Hugues De Pra: “Le constat est identique chez nous. Les jeunes générations souhaitent une plus grande flexibilité en matière de mobilité et attachent une grande importance à l'aspect environnemental des transports. À leurs yeux, cette dimension l’emporte sur la voiture de fonction. Via le plan cafétéria, de plus en plus de jeunes employés optent pour le vélo.”
Wesley Moreels: “Notre flotte compte environ 1.500 voitures de société. Notre expérience? Ceux qui ne vivent pas dans ou autour d'une ville continuent à choisir une voiture de société, y compris les jeunes en fin d’études que nous recrutons. Pour la continuité de nos activités comme pour nos employés, la voiture de fonction reste un outil de travail important et fonctionnel, car nous attendons de nos consultants qu'ils soient capables de changer de poste de manière flexible et rapide pour servir n'importe quel client, où qu'il se trouve.”
Bart Mariman: “Par le passé, nous avons parfois incité nos employés à se rendre sur certains sites en utilisant les transports publics. Cela s'est avéré difficile dans la pratique. La plupart d'entre eux viennent encore en voiture: ils habitent dans des endroits difficilement accessibles par les transports publics, par exemple, ou ils doivent d'abord déposer les enfants à l'école. Mais le changement est en marche. Les voitures autonomes vont radicalement changer notre mobilité dans les années à venir.”
Enfin, il ne faut pas oublier le bien-être. Comment votre entreprise aborde-t-elle ce thème au sortir de la crise?
Wesley Moreels: “Alors que le bien-être était autrefois un sujet qui nous occupait de manière réactive, nous y travaillons désormais de manière proactive. Nous sensibilisons les dirigeants et les employés, nous organisons régulièrement des séances d'information et nous leur donnons accès à des solutions et à des trajectoires précises.”

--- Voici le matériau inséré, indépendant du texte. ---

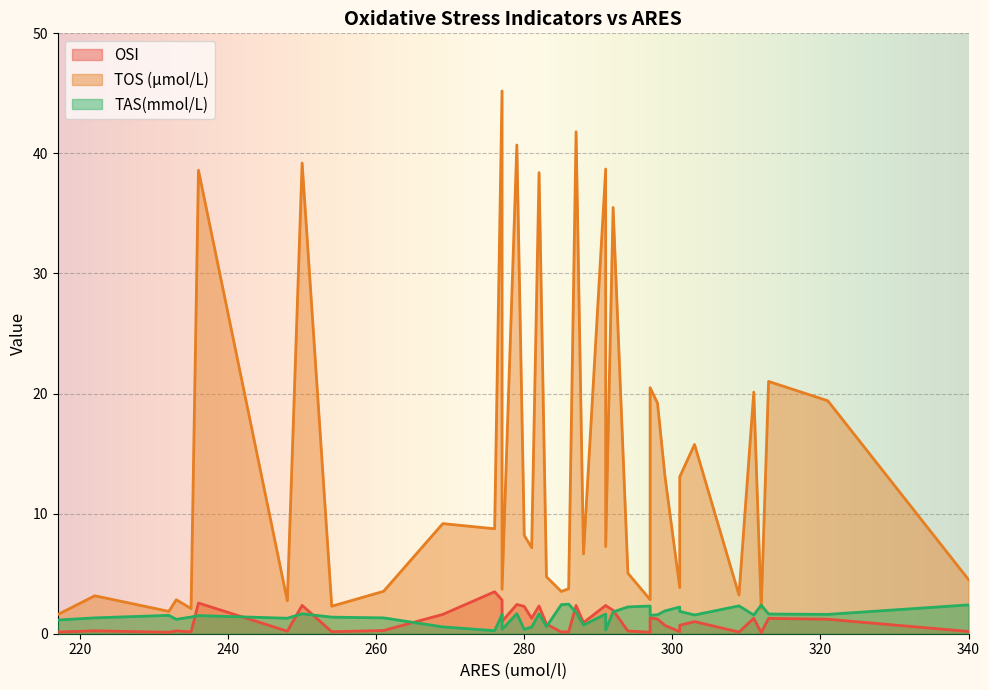

The value of TAS(mmol/L) at 297 is 2.2. True or false?

False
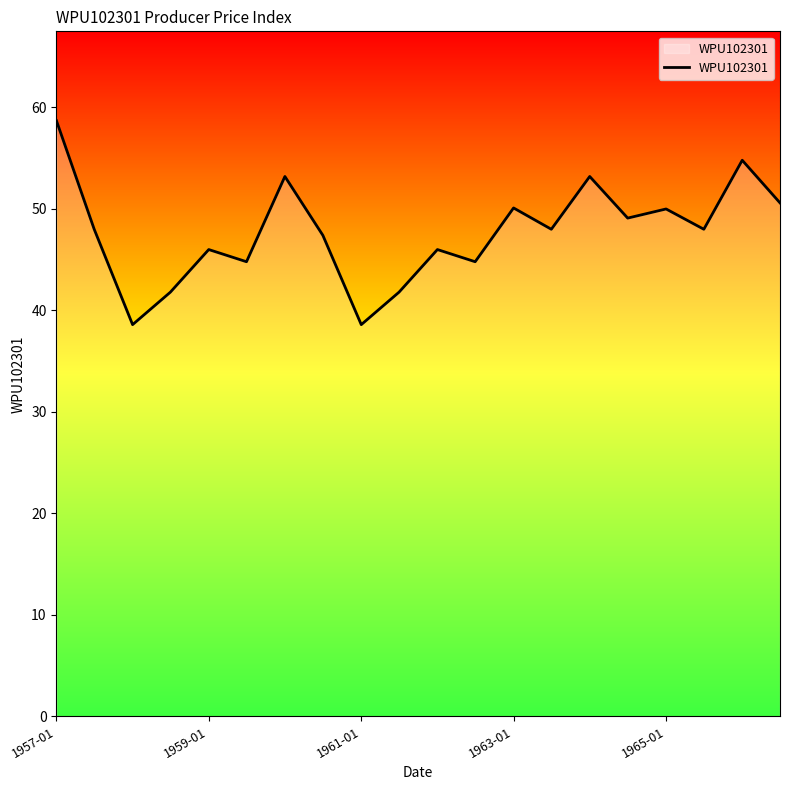

What is the greatest value displayed?

58.7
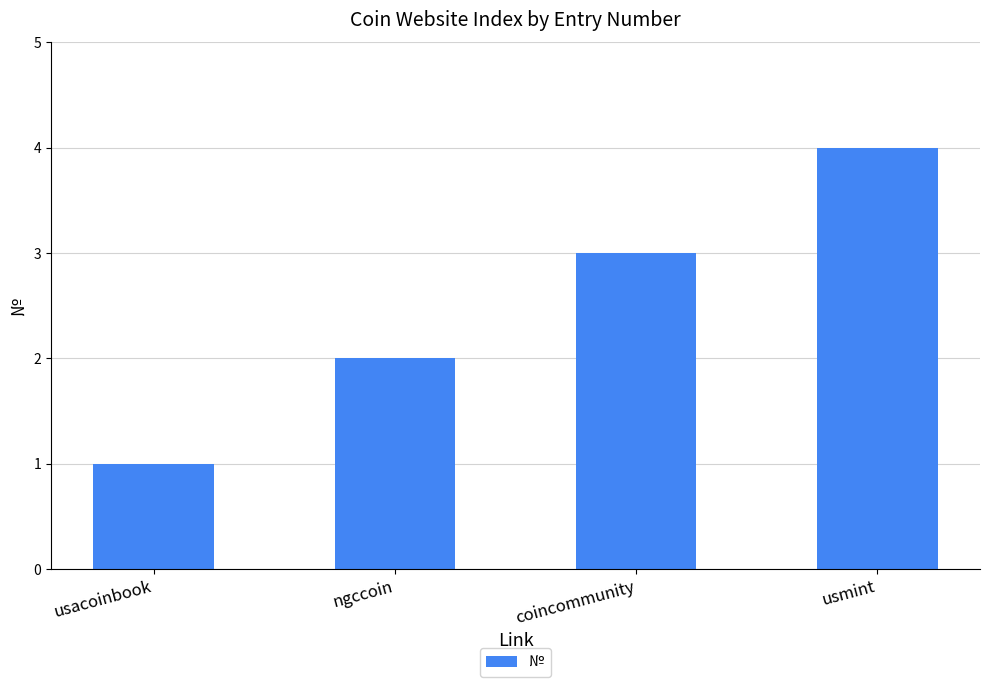

Between usmint and coincommunity, which is larger?

usmint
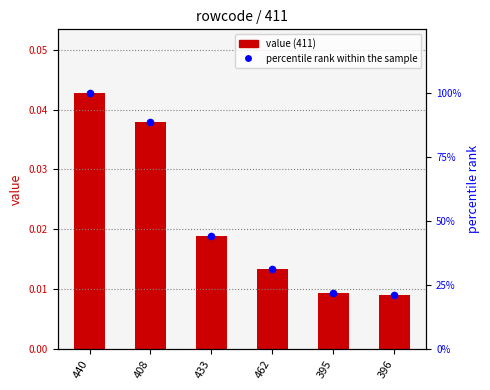

Which series reaches the maximum Y coordinate?

percentile rank within the sample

Hugues De Pra: “Tous les trois mois, nous étudions la santé mentale de nos employés. Cela nous offre la possibilité de réagir très rapidement. Nous organisons en outre des réunions d'équipe trimestrielles, au cours desquelles chaque équipe doit se concentrer sur son modus operandi. Et nous respectons les horaires de travail et la vie privée de nos collaborateurs. La communication s'arrête à certains moments, le soir notamment. Et tous les trois mois durant la crise du coronavirus, les employés ont droit à un jour ‘Day for Me’, un jour de congé supplémentaire.”
Bart Mariman: “Il est important que les collaborateurs aient de l'énergie et la transmettent lorsqu'ils viennent au bureau. Les entreprises peuvent concevoir leurs lieux de travail en conséquence. Un Chief Happiness Officer peut jouer un rôle à cet égard, notamment dans le lancement de nouvelles initiatives, même si celles-ci doivent, bien entendu, être soutenues par l'ensemble de l'organisation.”
Philippe Brulard: “Chez nous, le bien-être est intégré à la prévention et à la sécurité, car nos collaborateurs sont souvent confrontés à des chantiers à risque. Nous sommes convaincus qu'un environnement sûr permet d'obtenir de meilleurs résultats. Il s'agit donc d'une priorité absolue. Le bien-être est certainement l'un des piliers de l'avenir du travail.”